In 2007, the GP category moved from 990cc machines to an 800cc platform, and Hayden was not immediately comfortable with the new bike. Despite great efforts to develop the RC212V, he was never able to truly fight to defend his title. The work completed during the year allowed him to reach the podium in Germany, Holland and the Czech Republic, but he was only able to finish the season in eighth position.
The 2008 season was another year of mixed fortunes for Hayden, especially at the start of the season when, despite several top-five finishes, he failed to reach the podium. An injury to his foot, caused during practice for a Supermoto race in the X-Games in Los Angeles, complicated things and forced him to miss the Czech Republic and San Marino GP races after the summer break. However, always ready to fight harder when the going gets tough, the American was back on form at the second of his home rounds, at Indianapolis where, in difficult meteorological conditions and in less-than perfect health, he finished second behind Valentino Rossi. Another podium at Phillip Island and a series of strong results toward the end of the season allowed him to climb the leaderboard to finish the year in sixth position.

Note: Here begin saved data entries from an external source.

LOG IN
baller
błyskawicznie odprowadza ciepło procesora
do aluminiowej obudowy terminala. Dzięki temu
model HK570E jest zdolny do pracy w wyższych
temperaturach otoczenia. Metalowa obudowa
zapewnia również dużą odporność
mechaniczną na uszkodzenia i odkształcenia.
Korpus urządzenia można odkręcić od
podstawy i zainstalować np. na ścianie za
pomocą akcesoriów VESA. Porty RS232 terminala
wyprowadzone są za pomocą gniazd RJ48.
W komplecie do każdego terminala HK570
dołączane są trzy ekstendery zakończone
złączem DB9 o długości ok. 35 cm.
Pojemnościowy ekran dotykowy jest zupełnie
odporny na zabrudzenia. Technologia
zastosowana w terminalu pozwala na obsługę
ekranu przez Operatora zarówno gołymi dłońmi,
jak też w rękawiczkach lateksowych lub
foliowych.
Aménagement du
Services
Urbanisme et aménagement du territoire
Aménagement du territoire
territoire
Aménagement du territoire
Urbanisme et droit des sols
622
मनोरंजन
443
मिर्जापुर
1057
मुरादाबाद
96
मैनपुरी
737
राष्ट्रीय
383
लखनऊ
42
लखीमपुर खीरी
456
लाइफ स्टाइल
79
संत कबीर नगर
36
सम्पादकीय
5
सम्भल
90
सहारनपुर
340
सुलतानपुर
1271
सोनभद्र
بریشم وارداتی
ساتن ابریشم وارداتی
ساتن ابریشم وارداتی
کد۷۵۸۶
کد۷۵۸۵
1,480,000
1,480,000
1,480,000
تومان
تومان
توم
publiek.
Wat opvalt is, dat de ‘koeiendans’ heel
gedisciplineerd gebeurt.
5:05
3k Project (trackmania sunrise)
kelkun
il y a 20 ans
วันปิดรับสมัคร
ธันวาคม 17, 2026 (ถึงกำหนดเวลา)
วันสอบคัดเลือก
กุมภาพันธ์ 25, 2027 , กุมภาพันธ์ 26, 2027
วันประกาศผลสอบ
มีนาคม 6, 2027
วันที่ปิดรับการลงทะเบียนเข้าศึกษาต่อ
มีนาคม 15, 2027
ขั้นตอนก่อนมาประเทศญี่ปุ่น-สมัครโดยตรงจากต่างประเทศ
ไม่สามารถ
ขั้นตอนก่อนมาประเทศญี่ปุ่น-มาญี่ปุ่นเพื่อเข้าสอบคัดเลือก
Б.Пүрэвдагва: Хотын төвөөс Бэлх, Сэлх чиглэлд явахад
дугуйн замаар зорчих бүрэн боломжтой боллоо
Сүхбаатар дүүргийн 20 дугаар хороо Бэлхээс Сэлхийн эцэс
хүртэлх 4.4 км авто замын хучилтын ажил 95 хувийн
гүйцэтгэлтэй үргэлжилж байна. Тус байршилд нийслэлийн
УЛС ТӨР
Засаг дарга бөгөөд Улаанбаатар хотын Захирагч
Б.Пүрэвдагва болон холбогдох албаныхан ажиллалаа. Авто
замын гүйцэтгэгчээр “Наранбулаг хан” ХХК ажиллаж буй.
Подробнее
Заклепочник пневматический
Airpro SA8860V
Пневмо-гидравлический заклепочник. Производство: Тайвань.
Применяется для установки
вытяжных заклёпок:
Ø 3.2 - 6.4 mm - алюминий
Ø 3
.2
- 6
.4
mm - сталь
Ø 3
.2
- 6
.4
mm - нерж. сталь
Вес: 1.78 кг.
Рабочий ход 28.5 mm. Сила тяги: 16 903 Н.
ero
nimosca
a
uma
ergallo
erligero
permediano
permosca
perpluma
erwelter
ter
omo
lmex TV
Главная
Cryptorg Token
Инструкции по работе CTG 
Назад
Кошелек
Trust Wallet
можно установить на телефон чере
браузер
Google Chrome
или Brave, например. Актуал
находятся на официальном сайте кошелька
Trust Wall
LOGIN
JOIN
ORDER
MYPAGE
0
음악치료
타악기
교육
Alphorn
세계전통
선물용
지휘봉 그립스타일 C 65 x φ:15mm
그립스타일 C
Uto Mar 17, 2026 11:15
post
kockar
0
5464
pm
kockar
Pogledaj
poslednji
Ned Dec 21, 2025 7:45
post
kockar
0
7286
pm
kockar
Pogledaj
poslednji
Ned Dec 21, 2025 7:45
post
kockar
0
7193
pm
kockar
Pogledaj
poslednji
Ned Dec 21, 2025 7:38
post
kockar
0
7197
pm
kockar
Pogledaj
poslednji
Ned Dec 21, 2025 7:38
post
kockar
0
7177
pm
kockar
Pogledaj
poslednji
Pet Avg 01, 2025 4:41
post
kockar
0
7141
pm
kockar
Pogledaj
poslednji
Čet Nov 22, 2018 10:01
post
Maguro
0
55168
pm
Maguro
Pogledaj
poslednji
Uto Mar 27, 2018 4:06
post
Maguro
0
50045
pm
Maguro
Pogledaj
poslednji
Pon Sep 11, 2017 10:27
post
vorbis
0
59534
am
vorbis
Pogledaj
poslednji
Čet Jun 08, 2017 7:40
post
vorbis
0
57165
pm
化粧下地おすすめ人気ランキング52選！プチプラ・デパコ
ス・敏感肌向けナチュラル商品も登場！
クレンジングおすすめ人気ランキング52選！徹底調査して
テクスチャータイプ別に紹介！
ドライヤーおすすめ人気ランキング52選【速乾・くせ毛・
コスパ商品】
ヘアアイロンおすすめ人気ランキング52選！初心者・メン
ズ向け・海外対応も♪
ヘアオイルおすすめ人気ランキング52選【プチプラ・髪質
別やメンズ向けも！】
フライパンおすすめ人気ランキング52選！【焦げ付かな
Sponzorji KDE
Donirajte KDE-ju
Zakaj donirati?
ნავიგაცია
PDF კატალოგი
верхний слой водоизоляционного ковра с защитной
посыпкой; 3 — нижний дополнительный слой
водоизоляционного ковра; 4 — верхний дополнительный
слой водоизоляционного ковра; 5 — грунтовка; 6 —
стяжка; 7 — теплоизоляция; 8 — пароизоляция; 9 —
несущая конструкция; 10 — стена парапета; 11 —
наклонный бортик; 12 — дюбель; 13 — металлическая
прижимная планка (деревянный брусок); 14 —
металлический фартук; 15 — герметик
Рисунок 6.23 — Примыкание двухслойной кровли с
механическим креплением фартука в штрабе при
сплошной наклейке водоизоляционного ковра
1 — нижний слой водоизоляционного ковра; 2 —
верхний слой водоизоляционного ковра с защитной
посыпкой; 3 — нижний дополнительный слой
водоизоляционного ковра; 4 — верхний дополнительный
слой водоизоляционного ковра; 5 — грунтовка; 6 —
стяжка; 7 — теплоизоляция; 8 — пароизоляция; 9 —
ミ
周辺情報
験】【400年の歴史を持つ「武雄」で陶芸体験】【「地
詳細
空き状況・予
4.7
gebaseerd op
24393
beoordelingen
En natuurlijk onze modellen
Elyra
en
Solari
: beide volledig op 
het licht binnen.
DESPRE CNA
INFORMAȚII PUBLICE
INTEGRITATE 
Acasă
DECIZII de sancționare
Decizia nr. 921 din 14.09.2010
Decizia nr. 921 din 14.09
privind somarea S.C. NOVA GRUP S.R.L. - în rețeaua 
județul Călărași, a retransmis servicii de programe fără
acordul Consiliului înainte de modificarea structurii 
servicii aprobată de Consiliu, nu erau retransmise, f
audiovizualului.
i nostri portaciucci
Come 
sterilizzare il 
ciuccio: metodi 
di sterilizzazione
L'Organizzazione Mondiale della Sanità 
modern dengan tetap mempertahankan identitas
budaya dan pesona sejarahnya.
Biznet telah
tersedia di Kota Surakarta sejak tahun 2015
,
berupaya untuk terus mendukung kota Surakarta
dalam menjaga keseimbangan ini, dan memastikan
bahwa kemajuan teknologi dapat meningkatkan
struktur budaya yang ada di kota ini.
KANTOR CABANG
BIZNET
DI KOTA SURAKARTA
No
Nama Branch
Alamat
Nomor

For the 2009 season, Hayden switched to Ducati, racing alongside Casey Stoner, a fellow native English speaker, former dirt track racer, and MotoGP title-earner. While familiarizing himself with his new bike and team, the American turned in a podium finish at his home race in Indianapolis and ended the season positively.
Nicky’s second season with Ducati went much better, and he started 2010 with fourth-place finishes in four of the first five rounds. Apart from crashes at three races (both Italian rounds and the Valencia finale) and a twelfth-place result in Motegi, Hayden never finished lower than eighth, and a podium result at Aragon’s debut Grand Prix helped him to a seventh-place showing in the final season standings.
Last season saw Nicky signed on for two more years with Ducati, where he reunited with Valentino Rossi, his first MotoGP teammate from 2003. The two riders started the season aboard the GP11, aboard which Hayden achieved a podium finish at the Spanish Grand Prix in Jerez. Eventually, the team switched to the prototype GP11.1 in an effort to improve its competitiveness for 2012, and Nicky ultimately finished just behind his teammate in the final points standings, in eighth position.
For 2012, the championship has moved back to a 1,000cc format, and Hayden and Rossi are both armed with Ducati’s significantly updated Desmosedici GP12.